Wie eine mögliche Eruption aussehen könnte, hängt nicht nur von der Menge des Magmas ab, sondern auch von ihrem Chemismus.  Im Falle von Subduktionszonen-Vulkane ist das primär aufsteigende Magma bereits relativ zähflüssig und reich an flüchtigen Fluiden (Wasser, Gas). In den seltensten Fällen handelt es sich um ein basaltisches Magma. Im günstigsten Fall ist es ein andesitischer Basalt, oder ein Andesit. Letzteres wurde bisher meistens bei den Ausbrüchen des Gunung Agung gefördert. Andesitische Schmelze hat eine mittlere Zähigkeit (Viskosität) und kann als zähflüssige Lavaströme, oder aber auch rein explosiv gefördert werden. Während die Schmelze nun in relativ geringer Tiefe unter dem Berg festsitzt und langsam abkühlt, entstehen feste Minerale, die die Viskosität und Zusammensetzung des verbleibenden Magmas verändern. Der Vulkanologe nennt diesen Reifevorgang magmatische Differentiation. Dabei werden auch weitere Fluide freigesetzt, die für eine Erhöhung des Druckes im Untergrund sorgen können. Dieser Prozess kann Jahrzehnte in Anspruch nehmen, da das Magma im Untergrund gut isoliert ist und nur sehr langsam abkühlt. Am Ende der magmatischen Differentiation steht ein extrem zähes rhyolithisches Magma. Diese Magma-Art enthält viel Gas, da es nur schlecht aus der Restschmelze entweichen kann. Wenn das Gas entweicht, dann erfolgt es meistens explosiv, entsprechend verheerend sind die resultierenden Eruptionen. Rhyolith kann auch effuisv gefördert werden und neigt dann dazu einen Lavadom zu bilden, der den Krater ausfüllt und den Förderschlot verstopft. Erreicht der Dom eine kritische Größe kann er kollabieren, was eine kaskadenartige Reaktion hervorruft. Es entsteht eine hoch aufsteigende Aschewolke und pyroklastische Ströme.

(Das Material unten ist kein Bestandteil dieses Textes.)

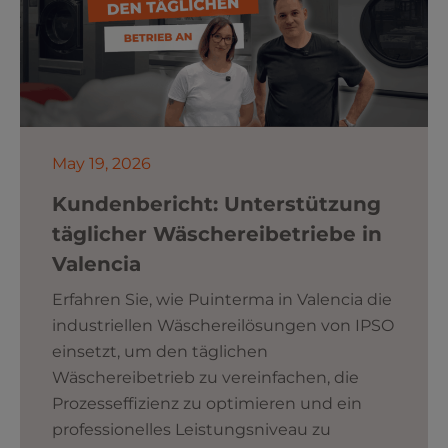
May 19, 2026
Kundenbericht: Unterstützung
täglicher Wäschereibetriebe in
Valencia
Erfahren Sie, wie Puinterma in Valencia die
industriellen Wäschereilösungen von IPSO
einsetzt, um den täglichen
Wäschereibetrieb zu vereinfachen, die
Prozesseffizienz zu optimieren und ein
professionelles Leistungsniveau zu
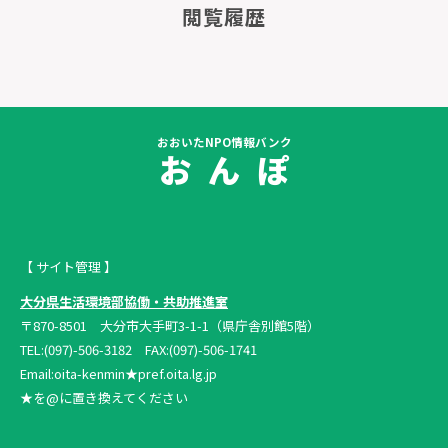
閲覧履歴
おおいたNPO情報バンク
お ん ぽ
【 サイト管理 】
大分県生活環境部協働・共助推進室
〒870-8501 大分市大手町3-1-1（県庁舎別館5階）
TEL:(097)-506-3182 FAX:(097)-506-1741
Email:oita-kenmin★pref.oita.lg.jp
★を@に置き換えてください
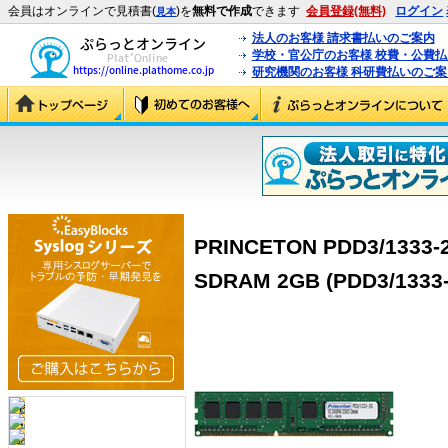
会員はオンラインで見積書(
)を
無料で作成
できます
会員登録(無料)
ログイン
見本
法人のお客様 請求書払いのご案内
学校・官公庁のお客様 校費・公費
研究機関のお客様 科研費払いのご案
PRINCETON PDD3/1333-2
SDRAM 2GB (PDD3/1333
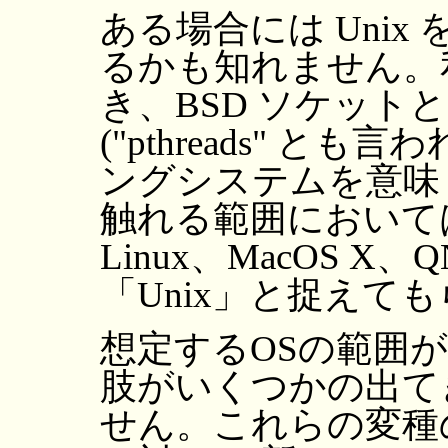
ある場合には Uni
るかも知れません。私
き、BSD ソケットと 
("pthreads" 
ングシステムを意味
触れる範囲においては
Linux、MacOS X
「Unix」と捉えて
想定するOSの範囲が
肢がいくつかの出て
せん。これらの変種の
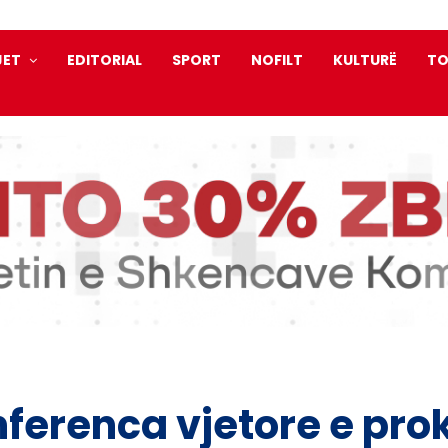
JET
EDITORIAL
SPORT
NOFILT
KULTURË
TO
erenca vjetore e prok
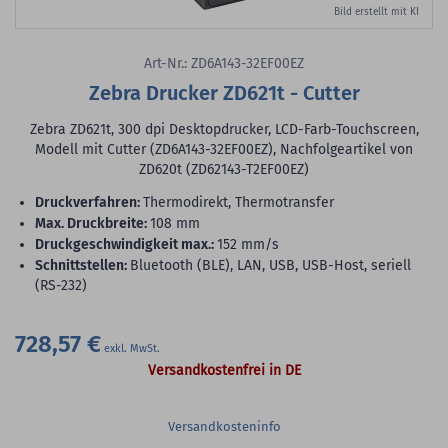
Bild erstellt mit KI
Art-Nr.: ZD6A143-32EF00EZ
Zebra Drucker ZD621t - Cutter
Zebra ZD621t, 300 dpi Desktopdrucker, LCD-Farb-Touchscreen,
Modell mit Cutter (ZD6A143-32EF00EZ), Nachfolgeartikel von
ZD620t (ZD62143-T2EF00EZ)
Druckverfahren:
Thermodirekt, Thermotransfer
max. Druckbreite:
108 mm
Druckgeschwindigkeit max.:
152 mm/s
Schnittstellen:
Bluetooth (BLE), LAN, USB, USB-Host, seriell
(RS-232)
728,57 €
Versandkostenfrei in DE
Versandkosteninfo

So ein Hergang kann in seinem katastrophalen Verlauf praktisch nur noch durch eine andere Möglichkeit getoppt werden: Nach einiger Zeit steigt frisches Magma aus großer Tiefe auf und vermischt sich mit der rhyolithischen Schmelze. Diese Magma-Mischungsprozesse gehen für gewöhnlich mit sehr starken Eruptionen einher, die nicht selten dazu führen, dass der obere Bereich des Vulkans weggesprengt wird. Ein Beispiel hierfür ist die Krakatau-Eruption von 1883. Doch dies ist ein relativ unwahrscheinliches worst case Szenario.